### À FAIRE
1) Dans le texte sur les chauves-souris, de quelle ville la chauve-souris est-elle l'emblème ?
2) Poursuivez le texte sur les chauves-souris après sa dernière phrase.

Les chauves-souris sont sacrées au Tonga, en Australie, en Bosnie et en Afrique de l'ouest. Elles sont souvent considérées comme la manifestation physique d'un esprit errant. Elles sont intimement associées avec le mythe des vampires à qui on prête la capacité de se métamorphoser en animaux, notamment en chauves-souris. Elles sont aussi le symbole des fantômes, de la mort et des maladies.
Pour les Amérindiens (tels les Creeks, les Cherokees et les Apaches), elles représentent un esprit malin. En Chine, elles sont le symbole de longévité et de gaieté. En Pologne et en Macédoine, elles sont considérées comme des animaux de bon augure.
Dans la culture occidentale, les chauves-souris sont souvent assimilées à la nuit avec une connotation de malheur ou de mort.
La chauve-souris est aussi l'emblème de la ville de Valence et de la marque de rhum Bacardi.
Mythologie
Le cocatrix est un animal fabuleux et imaginaire, qui possède selon la légende une tête de coq, des ailes de chauve-souris et un corps de serpent ou de coq.
Camazotz est un dieu chauve-souris dans la religion maya.
Légende
La chauve-souris et le cloître de la cathédrale de Tréguier : "Au temps jadis, une souris vint à demander l'hospitalité à une hirondelle qui avait bâti son nid dans une vieille cheminée et couvait ses œufs ; celle-ci, que son mari avait abandonnée, y consentit, mais à la condition que, durant trois jours, la souris couverait à sa place. La souris accomplit sa tâche, puis elle partit. Voilà les petits éclos, mais ils étaient couverts de poils au lieu des plumes, et ils avaient une tête et un corps de souris, avec des oreilles et des ailes crochues comme le diable. L'hirondelle en mourut de chagrin ; après ses funérailles, la reine des hirondelles fit enfermer les orphelins dans le cloître de la cathédrale de Tréguier et leur défendit, sous peine de mort, de ne jamais sortir à la lumière du soleil. Voilà pourquoi on ne voit jamais de chauve-souris pendant le jour."

### ENREGISTREMENTS FOURNIS
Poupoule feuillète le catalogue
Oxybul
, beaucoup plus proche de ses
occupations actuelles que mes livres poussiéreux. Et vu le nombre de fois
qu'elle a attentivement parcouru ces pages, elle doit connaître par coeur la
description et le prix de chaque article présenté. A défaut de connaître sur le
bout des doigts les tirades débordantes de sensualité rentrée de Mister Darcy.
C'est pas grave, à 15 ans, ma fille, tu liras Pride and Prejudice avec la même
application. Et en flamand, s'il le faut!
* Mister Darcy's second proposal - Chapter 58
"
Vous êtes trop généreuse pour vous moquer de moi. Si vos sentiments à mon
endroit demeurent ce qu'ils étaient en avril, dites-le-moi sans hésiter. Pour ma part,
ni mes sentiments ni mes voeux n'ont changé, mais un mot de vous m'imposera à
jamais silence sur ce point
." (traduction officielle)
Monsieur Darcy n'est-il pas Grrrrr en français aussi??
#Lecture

--

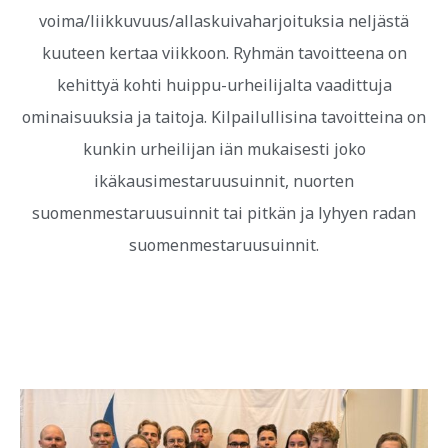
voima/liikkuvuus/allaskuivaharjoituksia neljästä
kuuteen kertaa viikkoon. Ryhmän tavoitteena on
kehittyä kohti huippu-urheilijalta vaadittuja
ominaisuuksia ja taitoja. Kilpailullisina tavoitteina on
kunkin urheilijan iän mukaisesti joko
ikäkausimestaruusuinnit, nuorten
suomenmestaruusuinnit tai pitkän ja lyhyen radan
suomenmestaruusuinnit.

==

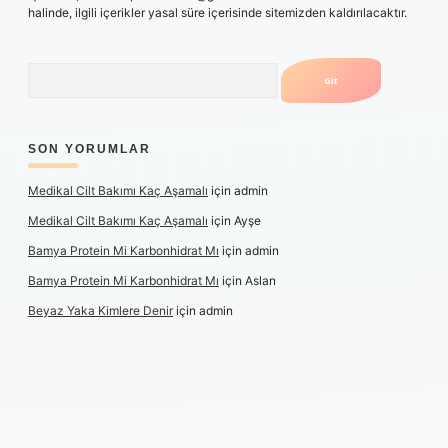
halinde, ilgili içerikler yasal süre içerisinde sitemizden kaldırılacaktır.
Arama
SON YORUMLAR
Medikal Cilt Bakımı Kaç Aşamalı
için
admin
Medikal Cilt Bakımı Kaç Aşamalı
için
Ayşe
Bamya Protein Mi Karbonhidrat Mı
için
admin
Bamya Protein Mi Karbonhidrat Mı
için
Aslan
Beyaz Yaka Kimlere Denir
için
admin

### RÉPONSES PAR TÂCHE
1) De la ville de Valence.

2)
Œuvres
Dans les œuvres populaires, elles ont inspiré des personnages tels que Dracula le vampire, Batman le justicier, et Ombre Aile d'Argent, le héros d'une trilogie chiroptérienne écrite par l'auteur canadien Kenneth Oppel (les trois volumes s'intitulent Silverwing, Sunwing, et Firewing).
Pour apaiser la peur que la chauve-souris provoquait chez les gens, le conteur africain Amadou Hampâté Bâ a inventé une histoire pour expliquer le fait que la chauve-souris a des ailes alors que c’est un mammifère. Dans un conte extrait des « Nouveaux contes de la savane », il explique l’origine de la chauve-souris par le croisement d’un renard et d’un oiseau.
La Chauve-Souris est une célèbre opérette viennoise de Johann Strauss fils, 1874.
Jean de La Fontaine a écrit plusieurs fables mettant en scène des chauves-souris : La Chauve-souris, le Buisson, et le Canard ou La Chauve-souris et les deux Belettes.
La Nuit des chauve-souris est un film américain réalisé par Louis Morneau, sorti en 1999.
La Chauve-souris pas si chauve est le titre donné en français à l'un des épisodes de la série télévisée d'animation Tom et Jerry Tales.
Divers
Il existe une Rue Chauve-Souris, dans la ville de Liège, en Belgique.
Pour concevoir l'Eole, une machine volante à la voilure complexe, l'ingénieur français Clément Ader a imité les ailes de la chauve-souris.
Étymologie et nomenclature
En latin classique, « chauve-souris » se dit vespertilio, mot qui n'a pas de continuateur dans les langues romanes modernes. Le terme de calvas sorices (au pluriel) est attesté, en bas latin de Gaule, dès le VIIIe siècle dans les Gloses de Reichenau pour traduire précisément vespertiliones. C'est probablement une altération, d'après calvus (« chauve »), du gallo-roman *cawa sorīx (forme reconstituée signifiant littéralement une « chouette-souris »), expression composée de *cawa, dérivé du francique, qui signifie « chouette » et de *sorīce(m), accusatif de *sorīx (en latin classique sorex, -ĭcis), « souris ». Le terme chiroptère dérive du grec kheir (ἣ χείρ): la main et ptéron (τὸ πτερόν ordinairement pluriel τὰ πτερά, le singulier désignant plutôt la plume) : l'aile.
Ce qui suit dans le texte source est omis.